What needs to be done
Pictures aside, copy exactly each line from the one that holds "mouse_move(608, 278)" through the last line of the records below.

[Exercise material]

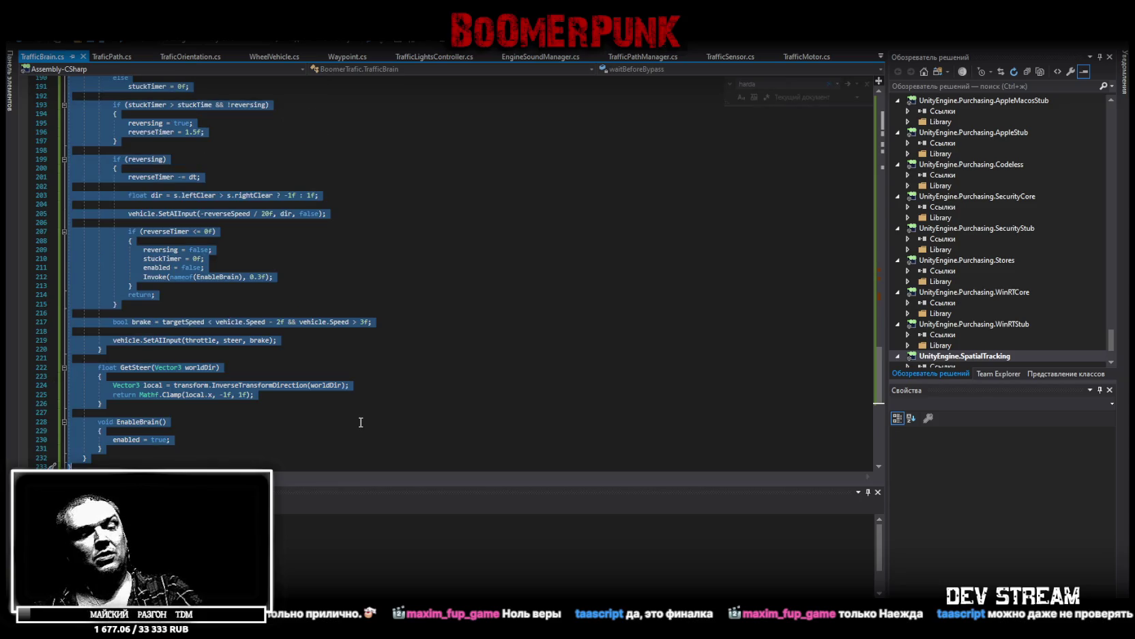
key("ctrl+v")
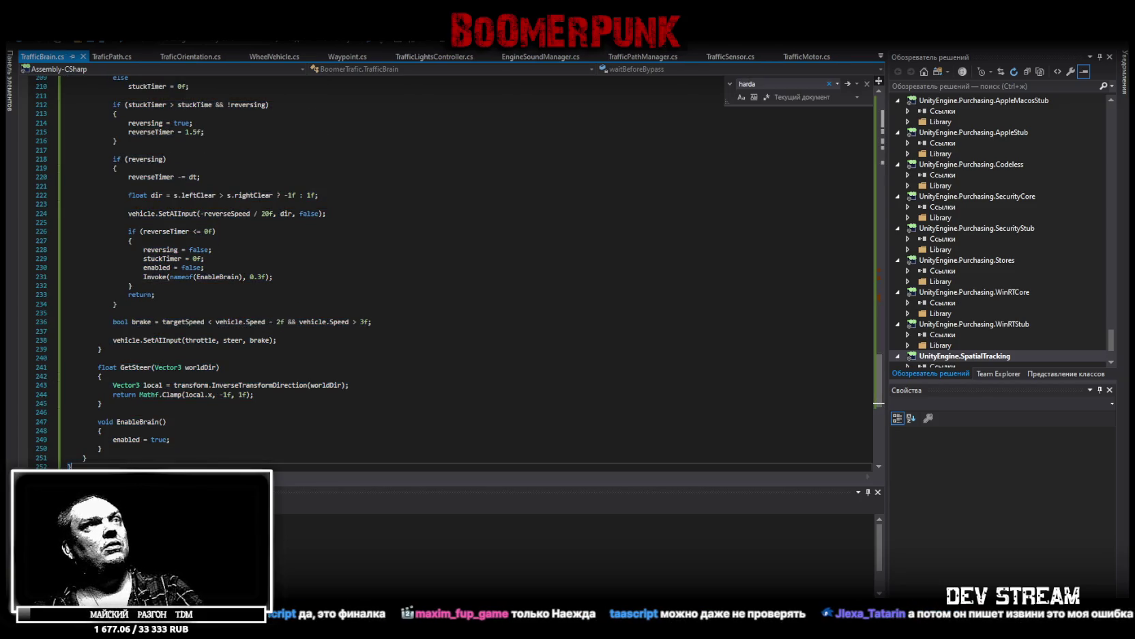
key("alt+Tab")
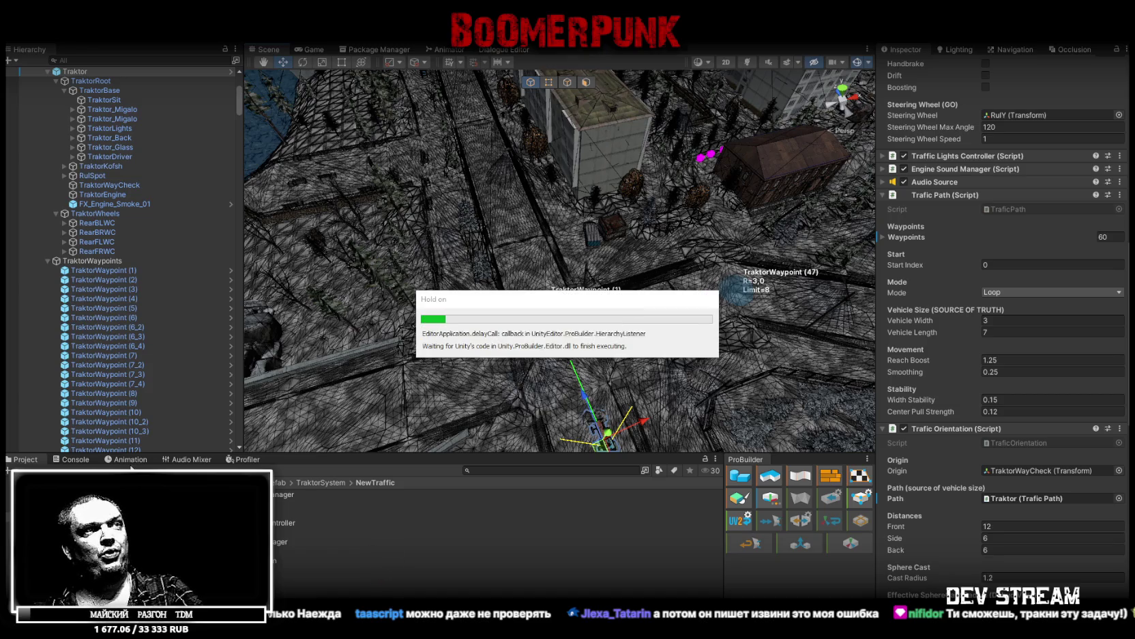
Check the Console messages, then return to the Project files
left_click(77, 461)
left_click(11, 462)
mouse_move(689, 253)
left_mouse_down()
mouse_move(776, 241)
mouse_move(707, 243)
left_mouse_up()
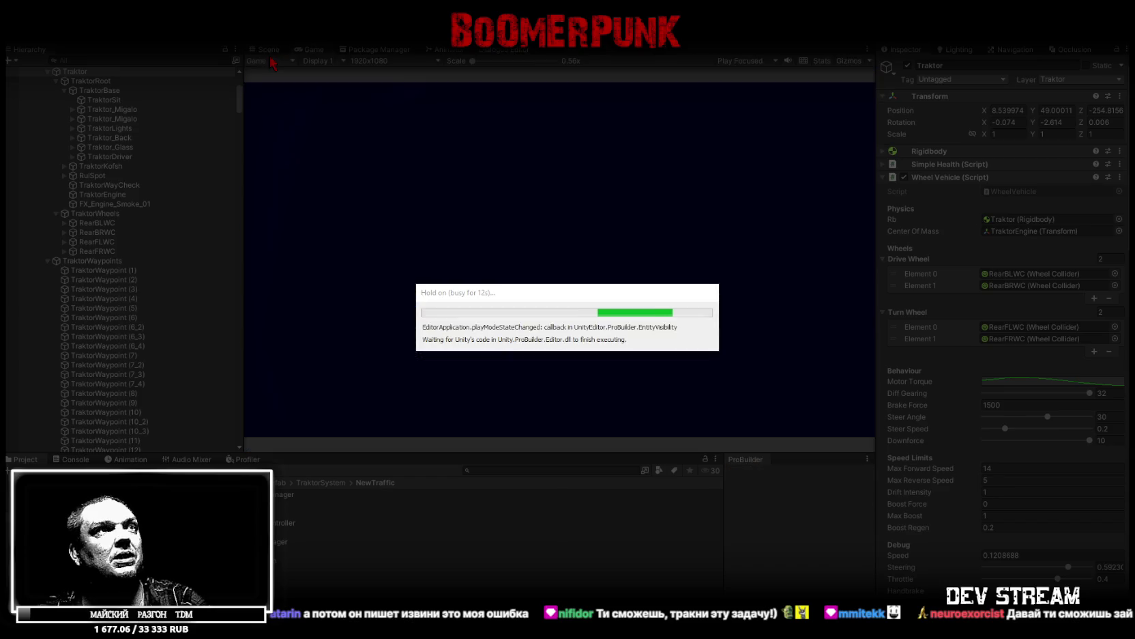
Follow the Traktor in the Scene view as it drives its waypoint route during play
left_click(268, 48)
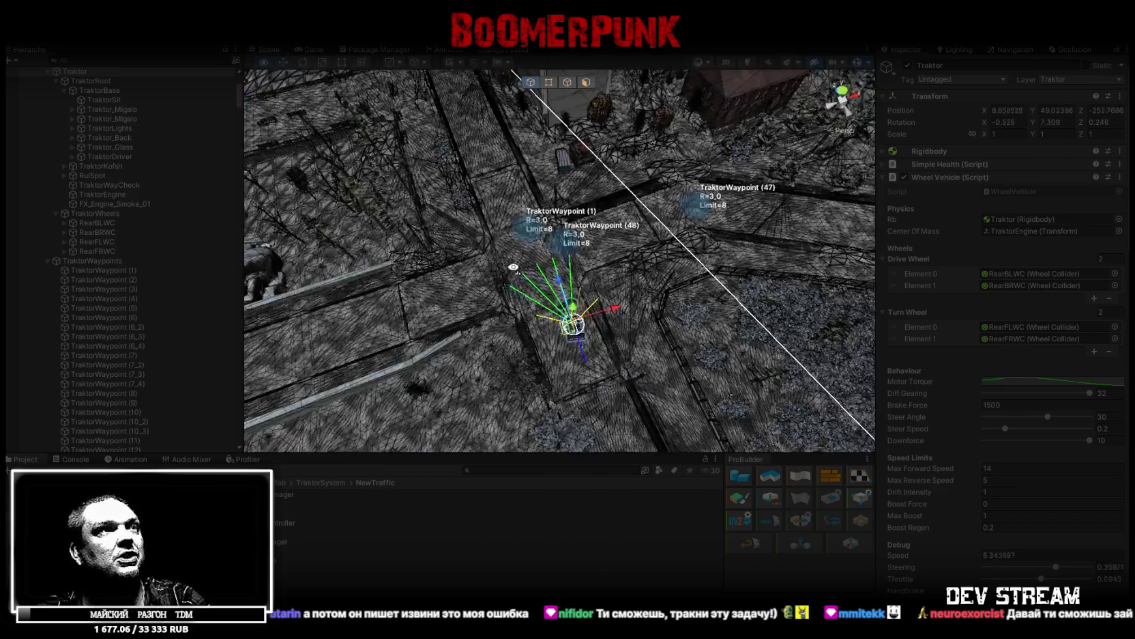
left_click_drag(525, 267, 625, 261)
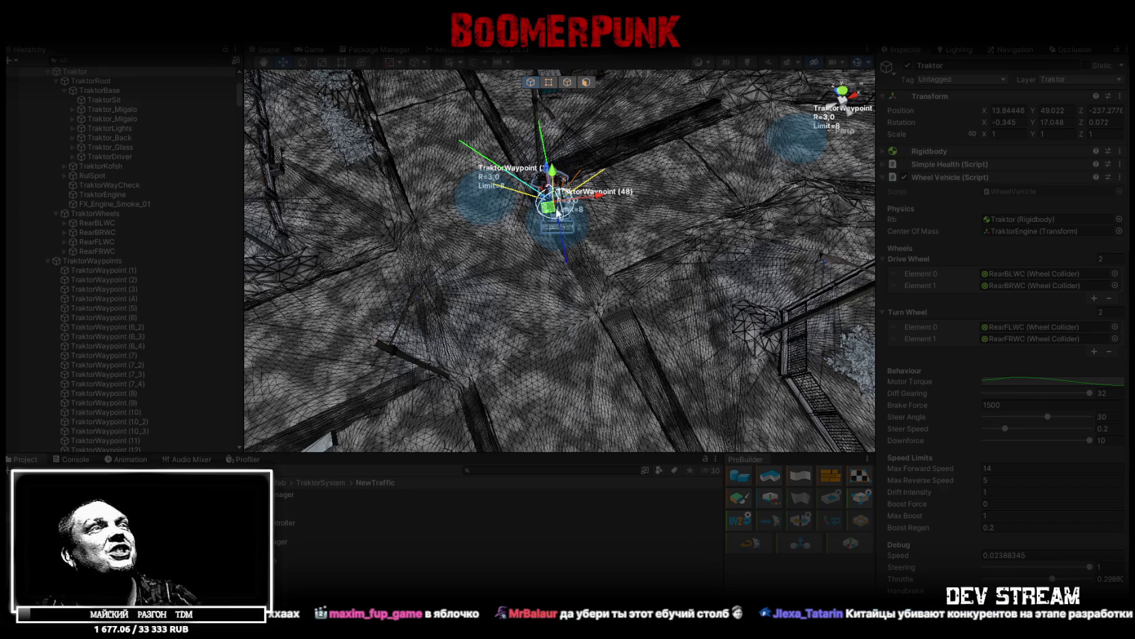
scroll(180, 224, "up", 6)
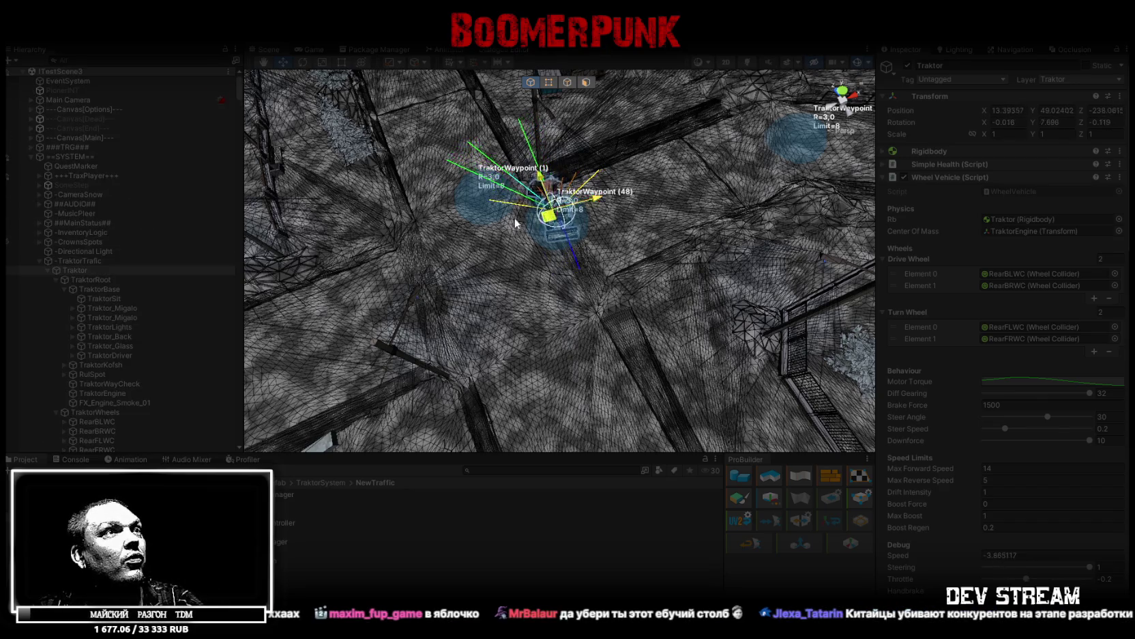
key("shift+f")
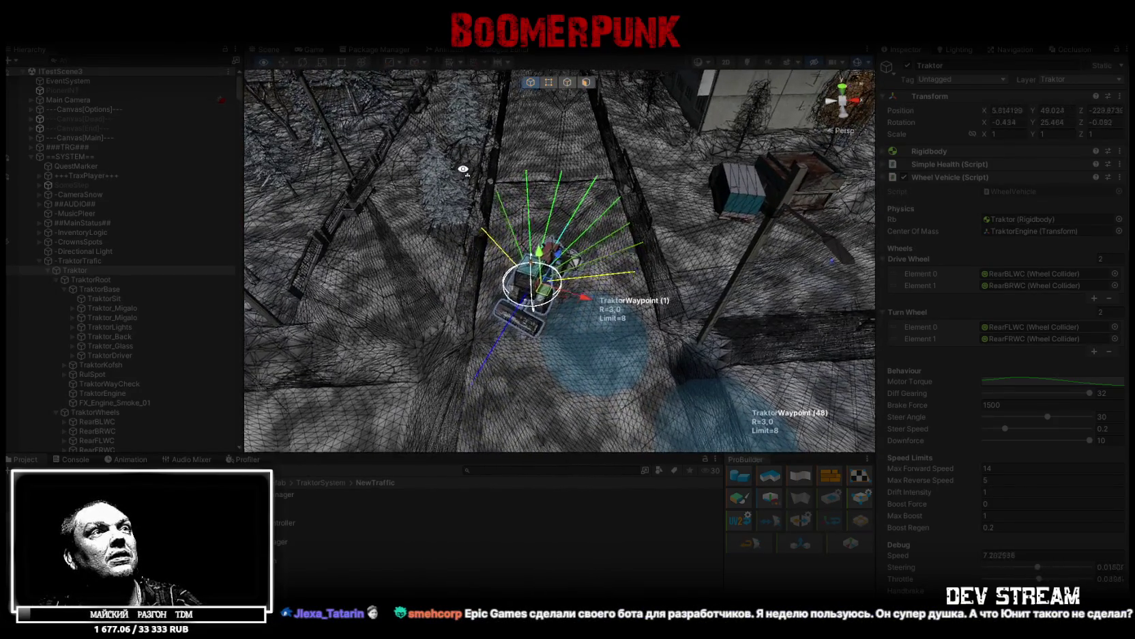
mouse_move(463, 169)
left_mouse_down()
mouse_move(636, 195)
mouse_move(635, 236)
mouse_move(683, 211)
left_mouse_up()
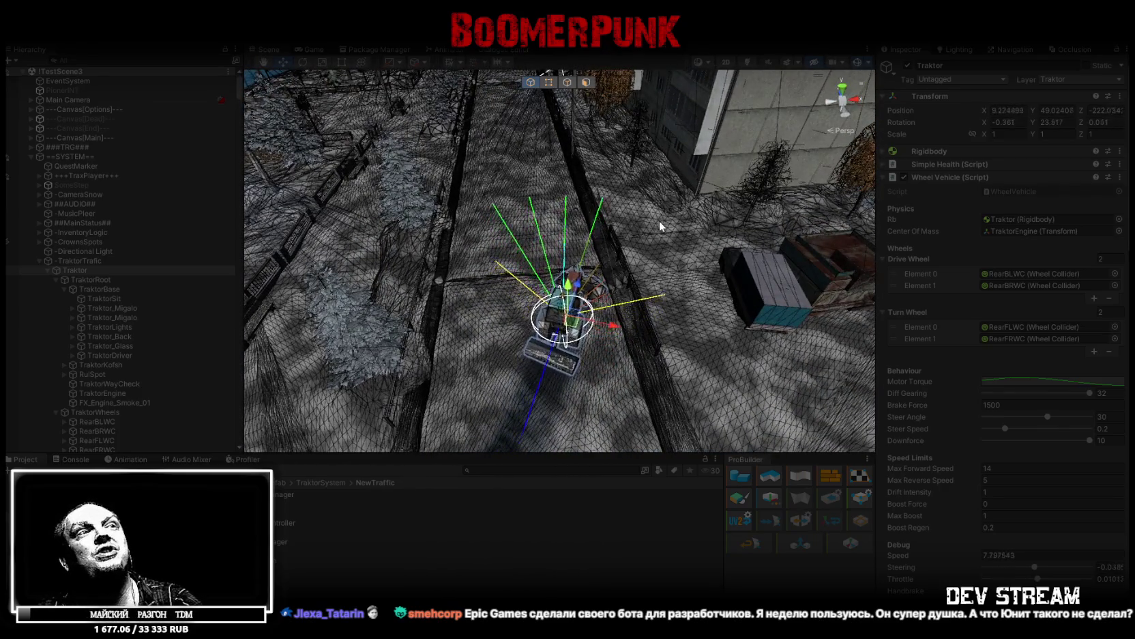
mouse_move(649, 196)
left_mouse_down()
mouse_move(611, 195)
mouse_move(589, 152)
mouse_move(608, 278)
left_mouse_up()
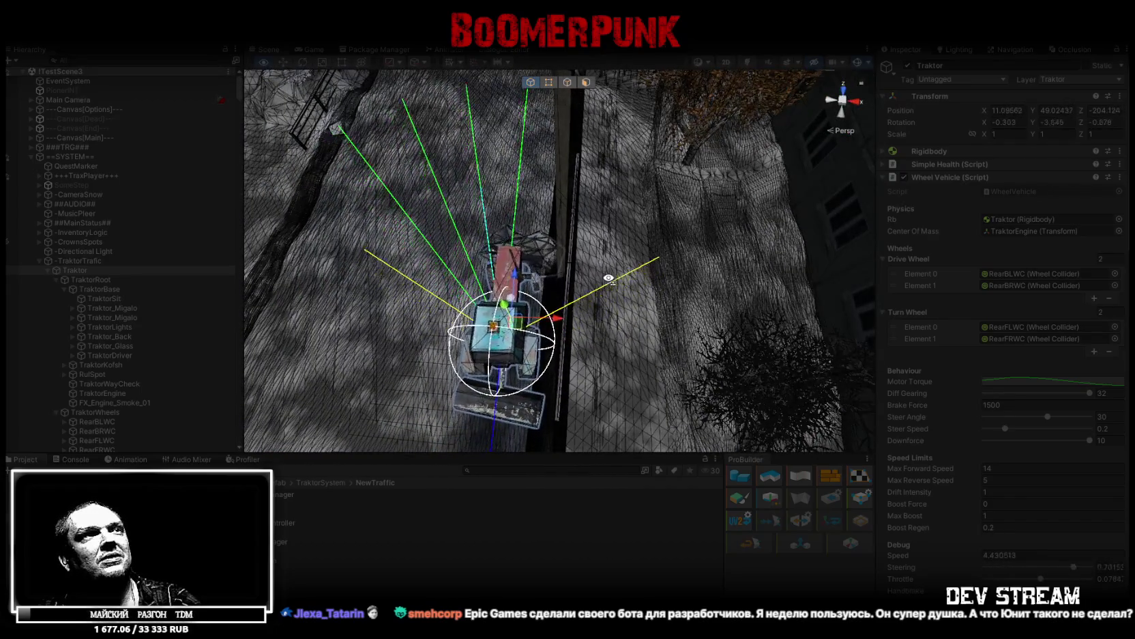
key("f")
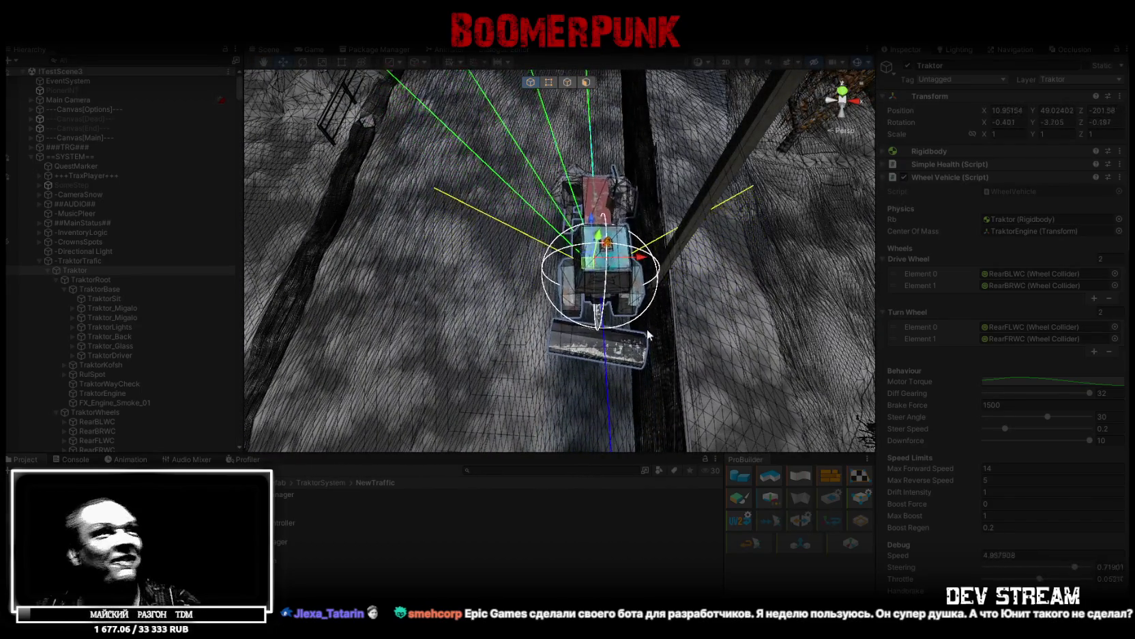
mouse_move(672, 334)
left_mouse_down()
mouse_move(692, 219)
mouse_move(750, 250)
mouse_move(724, 261)
left_mouse_up()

[/Exercise material]

Response
mouse_move(608, 278)
left_mouse_up()
key("f")
mouse_move(672, 334)
left_mouse_down()
mouse_move(692, 219)
mouse_move(750, 250)
mouse_move(724, 261)
left_mouse_up()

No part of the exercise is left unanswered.